In the early years of World War II, the 57th/60th undertook training camps in Seymour, Victoria, as part of the 15th Brigade, assigned to the 3rd Division. It also undertook short periods of continuous service to provide training to conscripts called up under the Universal Training Scheme. Nevertheless, due to the provisions of the Defence Act, it was precluded from being sent overseas to fight and remained in Australia. Following Japan's entry into the war, the battalion was mobilised and undertook defensive duties in New South Wales and Queensland during 1942 and early 1943. In March 1943, the 57th/60th Battalion was sent to New Guinea along with the rest of the 15th Brigade.
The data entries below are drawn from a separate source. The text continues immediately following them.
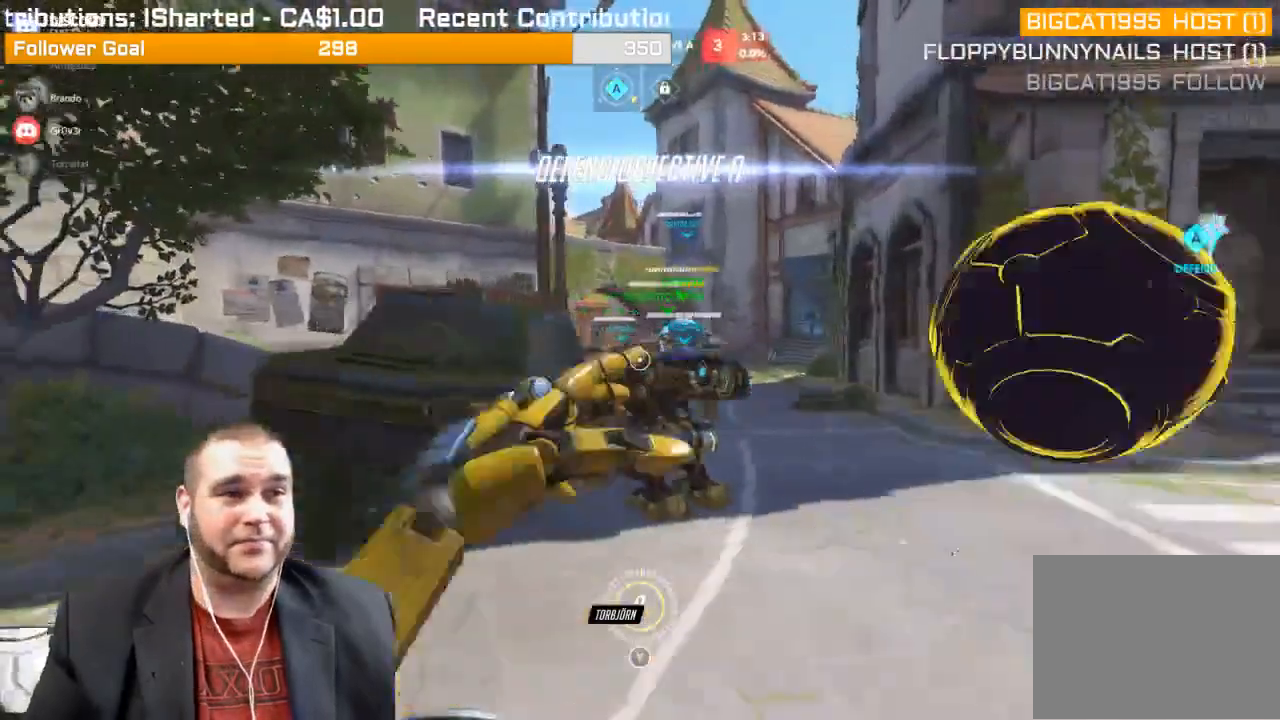
{"buttons": [], "left_stick": "right", "right_stick": "left", "events": [[83, "R1", "up"], [133, "left_stick", "down"], [267, "left_stick", "down-right"], [467, "right_stick", "left"], [483, "left_stick", "right"]]}
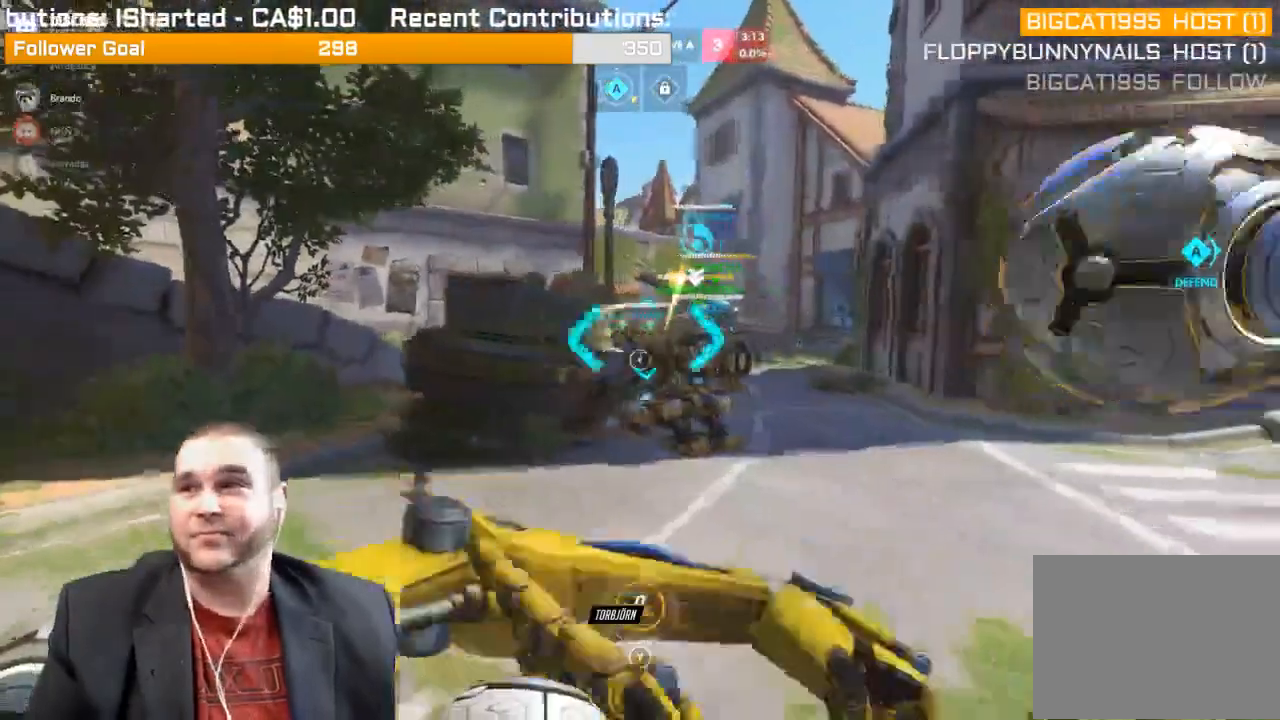
{"buttons": ["R2"], "left_stick": "up-right", "right_stick": "center", "events": [[100, "left_stick", "up-right"], [167, "R2", "down"], [167, "right_stick", "center"], [383, "L1", "down"], [483, "L1", "up"]]}
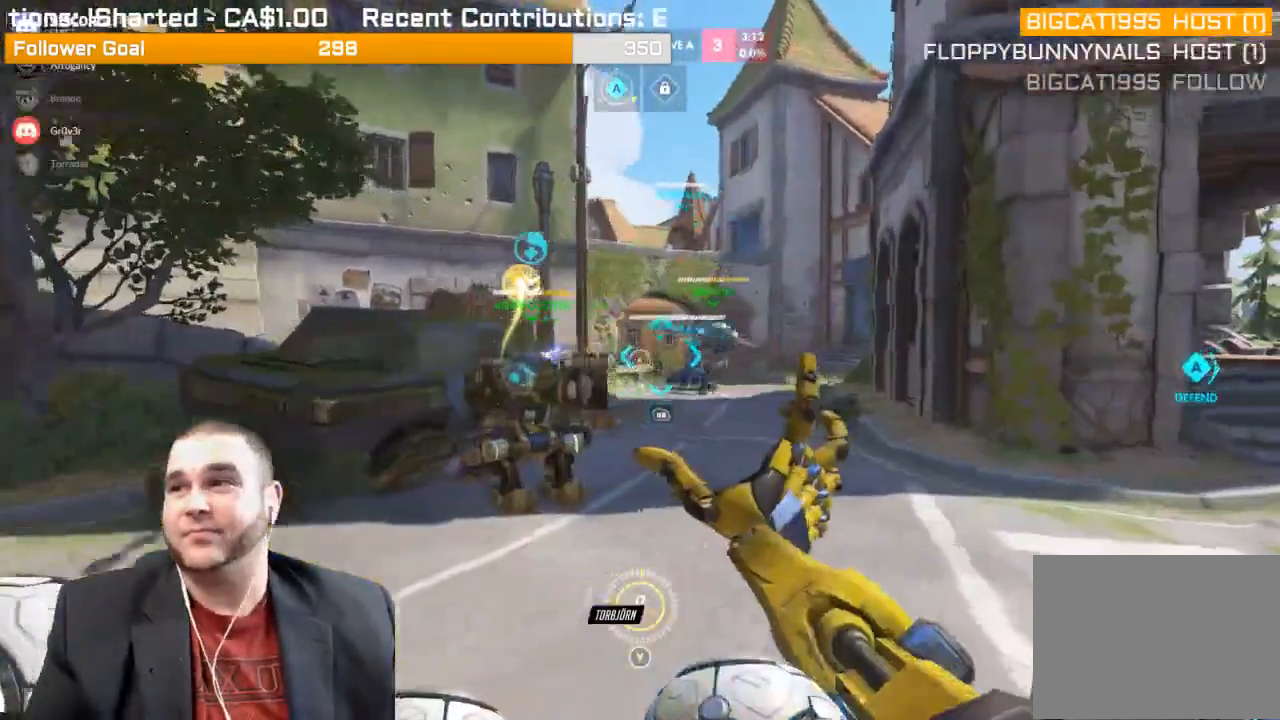
{"buttons": ["R2"], "left_stick": "down", "right_stick": "center", "events": [[33, "L1", "down"], [133, "left_stick", "down-right"], [167, "L1", "up"], [217, "L1", "down"], [233, "right_stick", "left"], [300, "L1", "up"], [350, "right_stick", "center"], [417, "L1", "down"], [483, "L1", "up"], [483, "left_stick", "down"]]}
After arriving at Port Moresby, the battalion initially served as garrison troops around Tsilli Tsilli, before it was detached to the 7th Division during the Finisterre Range campaign in early 1944. Joining the fighting after the capture of the Kankiryo Saddle in January, the 57th/60th led the advance to Madang, reaching it in April 1944. In August, the 57th/60th returned to Australia for a brief period of rest on the Atherton Tablelands before the 15th Brigade was returned to the 3rd Division, and in November 1944 it was dispatched to Bougainville, where it took part in the southern advance towards Buin, including the Battle of the Hongorai River. After the war, the 57th/60th Battalion was disbanded on 30 March 1946.

==Alliances==
The 57th Battalion held the following alliances:
- United Kingdom – The Middlesex Regiment: 1930–51.

==Battle honours==
The 57th was awarded the following battle honours:
- World War I: Somme 1916-18, Bullecourt, Ypres 1917, Menin Road, Polygon Wood, Poelcappelle, Passchendaele, Ancre 1918, Villers-Bretonneux, Amiens, Albert 1918, Mont St Quentin, Hindenburg Line, St Quentin Canal, France and Flanders 1916–18, and Egypt 1916.